The current largely adopted view on dark matter implies that it's mostly made of Weakly Interacting Massive Particles (WIMPs). Although these are theoretical massive particles that scarcely interact with regular matter, making them very hard to detect, a huge effort has been made to discover them, on a global scale. Those of you who have read some of our articles may already know that we have written a lot on this topic, either extensively or tangentially. But, as a new study suggests, what if this effort was wrong from the beginning?

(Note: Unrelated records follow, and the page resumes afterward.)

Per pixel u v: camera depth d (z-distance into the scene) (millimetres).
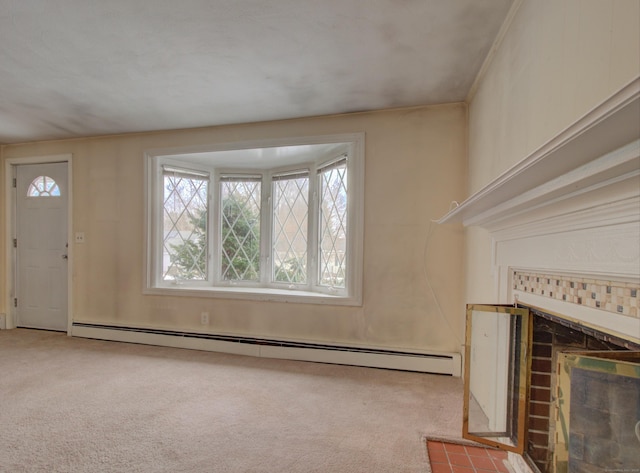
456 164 2641
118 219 3467
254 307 3111
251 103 2662
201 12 1617
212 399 2180
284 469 1514
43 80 2307
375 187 2785
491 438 1558
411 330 2723
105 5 1563
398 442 1727
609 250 923
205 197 3686
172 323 3326
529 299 1453
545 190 1018
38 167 3785
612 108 582
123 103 2684
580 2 1031
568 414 1010
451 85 2354
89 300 3559
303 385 2416
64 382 2422
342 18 1664
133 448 1651
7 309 3869
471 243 2365
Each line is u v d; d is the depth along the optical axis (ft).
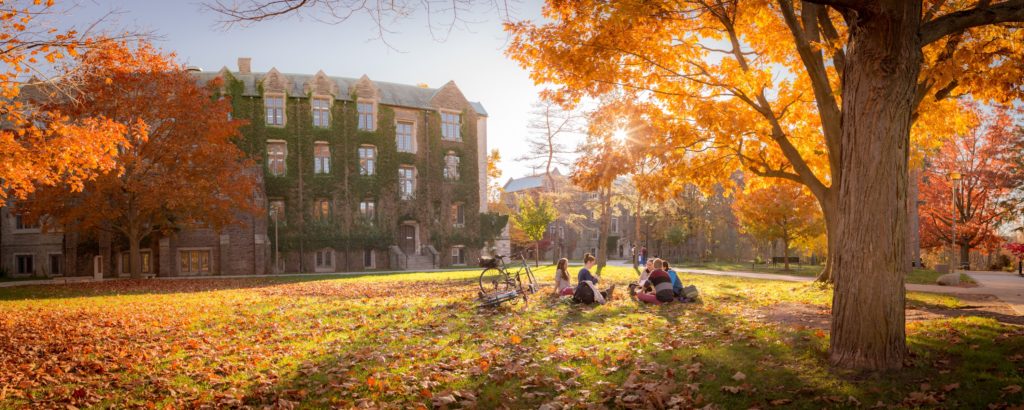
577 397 18.74
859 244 20.40
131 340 31.60
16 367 24.68
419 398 19.34
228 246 126.31
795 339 25.20
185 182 94.43
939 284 66.08
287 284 83.35
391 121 156.46
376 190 152.97
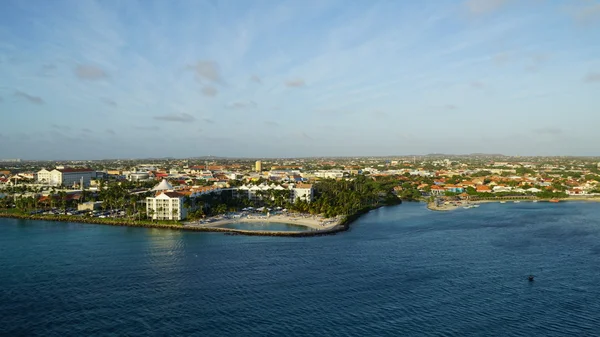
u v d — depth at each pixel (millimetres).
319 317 127875
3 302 140375
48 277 164750
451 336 116875
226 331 119188
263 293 147000
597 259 190500
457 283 157750
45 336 117625
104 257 194000
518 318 128500
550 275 167625
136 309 134250
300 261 186500
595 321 126938
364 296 144375
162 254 199500
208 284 156375
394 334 117375
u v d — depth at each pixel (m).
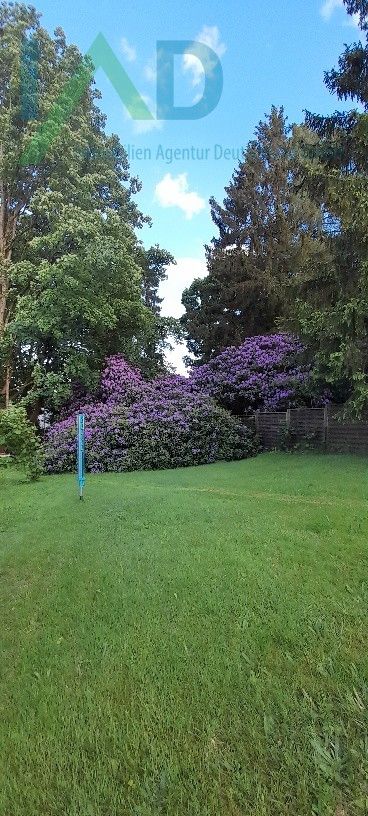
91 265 14.44
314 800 1.55
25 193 18.14
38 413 16.12
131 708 2.05
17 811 1.57
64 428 12.07
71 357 14.63
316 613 2.87
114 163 19.56
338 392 12.00
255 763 1.72
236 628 2.71
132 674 2.30
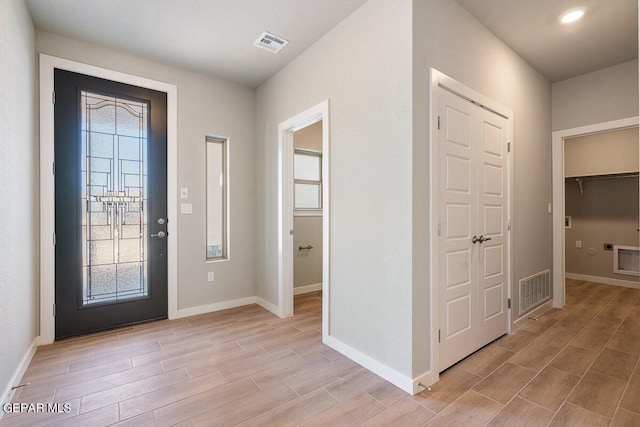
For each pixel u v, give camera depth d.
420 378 1.88
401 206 1.92
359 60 2.24
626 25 2.50
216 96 3.47
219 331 2.83
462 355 2.27
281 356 2.34
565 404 1.74
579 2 2.23
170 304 3.15
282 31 2.56
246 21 2.43
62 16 2.36
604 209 4.81
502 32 2.59
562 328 2.90
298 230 4.19
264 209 3.59
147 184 3.05
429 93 1.97
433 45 2.01
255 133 3.77
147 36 2.64
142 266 3.02
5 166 1.76
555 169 3.57
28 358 2.19
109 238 2.85
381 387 1.92
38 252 2.50
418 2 1.91
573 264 5.11
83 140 2.73
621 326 2.94
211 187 3.52
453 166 2.19
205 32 2.58
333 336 2.49
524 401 1.77
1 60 1.70
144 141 3.03
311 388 1.90
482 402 1.76
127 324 2.93
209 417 1.63
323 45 2.61
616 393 1.84
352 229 2.30
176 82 3.20
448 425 1.57
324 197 2.56
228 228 3.56
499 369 2.14
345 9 2.27
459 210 2.25
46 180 2.53
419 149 1.91
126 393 1.85
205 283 3.38
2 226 1.70
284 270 3.25
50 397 1.80
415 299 1.88
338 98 2.44
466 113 2.32
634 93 3.06
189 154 3.28
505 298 2.77
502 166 2.73
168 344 2.54
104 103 2.84
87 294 2.75
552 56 2.99
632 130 4.43
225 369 2.14
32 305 2.34
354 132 2.28
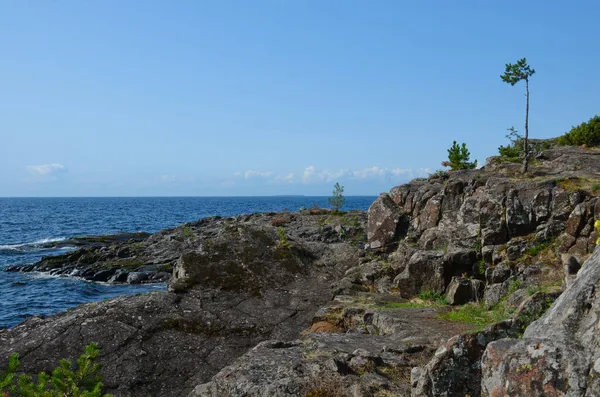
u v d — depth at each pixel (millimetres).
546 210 16766
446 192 20312
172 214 130000
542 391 4984
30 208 174500
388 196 23484
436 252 17984
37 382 11570
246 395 8367
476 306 15672
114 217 115000
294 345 10734
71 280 34531
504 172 21938
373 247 22453
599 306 5355
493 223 17500
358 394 7781
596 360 4824
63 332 13500
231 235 21797
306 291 18484
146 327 14227
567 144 29797
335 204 44219
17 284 32781
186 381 12625
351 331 13930
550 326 5785
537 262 15445
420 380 7359
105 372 12281
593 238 15016
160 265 36250
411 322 12945
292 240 22969
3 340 13766
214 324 15164
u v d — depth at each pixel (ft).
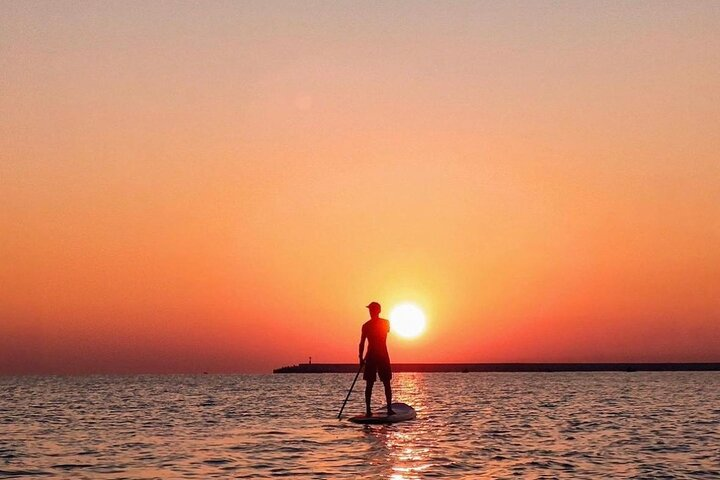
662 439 75.51
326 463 58.54
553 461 59.77
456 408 128.06
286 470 55.31
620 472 54.75
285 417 106.42
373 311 91.40
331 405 142.51
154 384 345.10
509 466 57.16
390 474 53.47
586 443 71.82
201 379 501.97
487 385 293.64
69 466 58.13
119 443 73.46
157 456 63.41
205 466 57.52
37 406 143.43
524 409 124.88
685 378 414.00
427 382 358.84
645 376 490.49
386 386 91.50
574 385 283.79
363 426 88.69
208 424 95.20
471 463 58.54
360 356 90.94
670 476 53.11
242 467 56.85
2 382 403.54
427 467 56.54
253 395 199.21
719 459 61.31
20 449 68.95
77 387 294.25
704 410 121.39
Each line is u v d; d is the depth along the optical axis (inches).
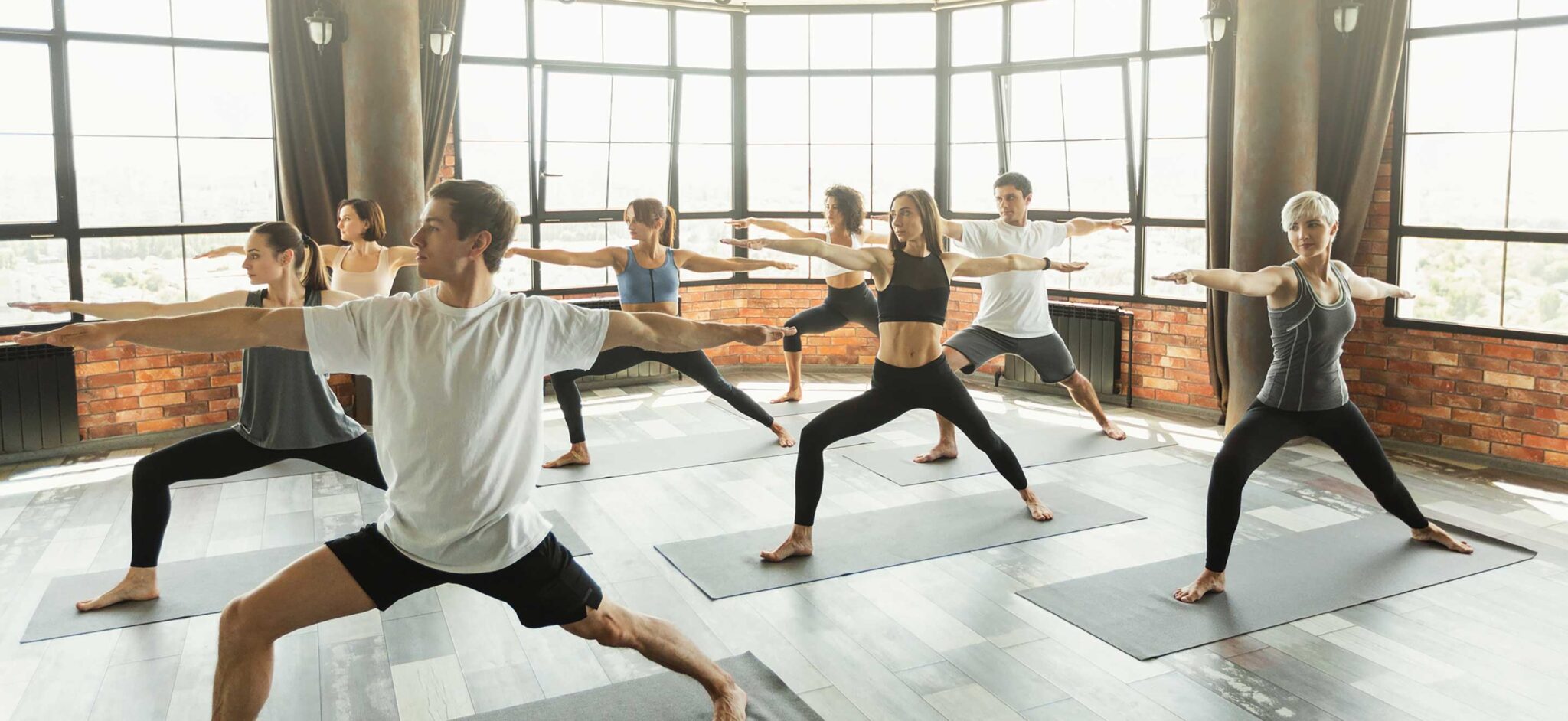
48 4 227.6
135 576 143.9
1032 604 143.9
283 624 84.6
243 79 251.1
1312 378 145.8
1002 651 129.6
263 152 255.9
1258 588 147.5
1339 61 220.5
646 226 213.3
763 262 225.5
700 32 312.3
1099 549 165.2
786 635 134.8
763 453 225.0
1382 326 229.6
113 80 236.1
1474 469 212.2
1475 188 216.4
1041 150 291.1
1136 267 274.1
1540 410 208.5
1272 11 216.1
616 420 259.6
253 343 83.2
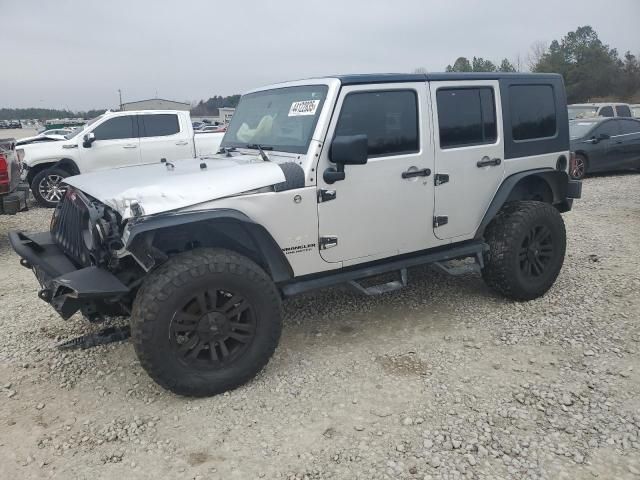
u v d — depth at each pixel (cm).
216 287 330
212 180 342
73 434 313
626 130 1288
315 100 383
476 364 379
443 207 436
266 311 349
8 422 325
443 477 269
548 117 502
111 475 278
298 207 364
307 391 351
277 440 302
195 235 362
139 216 311
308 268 381
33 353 411
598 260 601
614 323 434
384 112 398
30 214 1015
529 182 509
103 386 364
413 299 502
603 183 1197
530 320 446
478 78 447
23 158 1004
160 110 1163
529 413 319
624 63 5825
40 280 393
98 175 401
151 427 317
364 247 403
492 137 461
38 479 276
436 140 424
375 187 395
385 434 304
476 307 478
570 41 5941
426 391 346
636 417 311
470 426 309
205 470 280
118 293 312
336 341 422
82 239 356
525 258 473
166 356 323
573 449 286
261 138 425
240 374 347
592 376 356
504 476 268
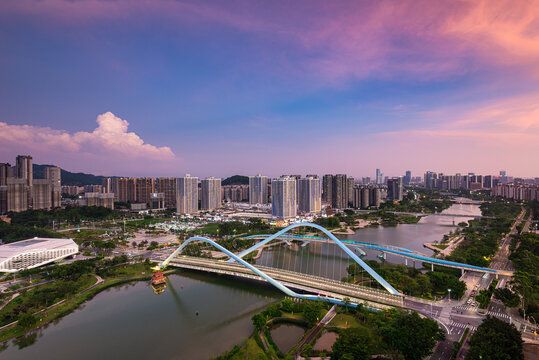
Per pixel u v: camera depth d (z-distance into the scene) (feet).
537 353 400.06
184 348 460.55
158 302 640.17
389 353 386.93
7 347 470.39
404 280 655.76
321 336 460.96
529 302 529.04
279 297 651.25
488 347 352.28
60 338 495.82
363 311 506.48
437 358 390.21
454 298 597.93
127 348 463.83
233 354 429.38
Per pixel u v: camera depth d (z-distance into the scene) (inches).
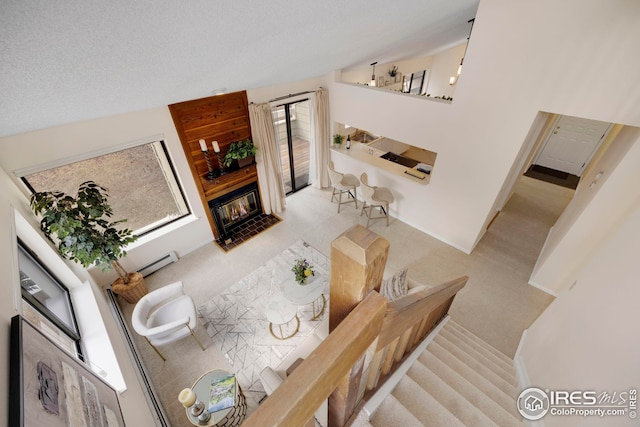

Two US scientists, Jonathan Feng, a physicist at the University of California, Irvine, and co-author Jason Kumar, from the University of Hawaii, published a paper named "Dark-Matter Particles without Weak-Scale Masses or Weak Interactions," which brought the issue of dark matter back on the table. What if, they say, it's not made (so much) of WIMPs? Since it's so hard to detect, it's also very difficult to study, and we have little evidence to what it really is. But there are many other theories related to its structural particles, equally valid, that don't imply WIMPs, which have not been taken into consideration.

 

The authors indicate that the phenomena generated by dark matter also apply if WIMPs are theoretically replaced with different, more weakly- or strongly-interacting particles. "WIMPs are a very specific example of dark matter, but there is a broader class of particles," explained Feng, cited by Universe Today. "We found that some of the models also predicted the right amount of dark matter for the universe, but with dark matter that was much more strongly or weakly interacting than WIMPs. We are wondering if almost-exclusive attention for WIMPs is really warranted."

 

There's evidence provided by studies that some types of strongly-interacting particles are constantly annihilated, releasing high-energy photons, largely observed across the universe, and Feng has a lot of confidence that further research in this direction could yield important clues on what dark matter is really formed of. Besides, WIMP-less dark matter opens doors to very interesting – and equally possible – theories.

 

"There are theories that there is a shadow world behind ours. It is a mirror world that is like ours, but doesn’t interact with ours," shared Feng. "With WIMP dark matter, that possibility is remote. WIMP-less dark matter requires new forces that we don’t really know much about. If you could have evidence of this type of dark matter, it might be a hint that this shadow world exists."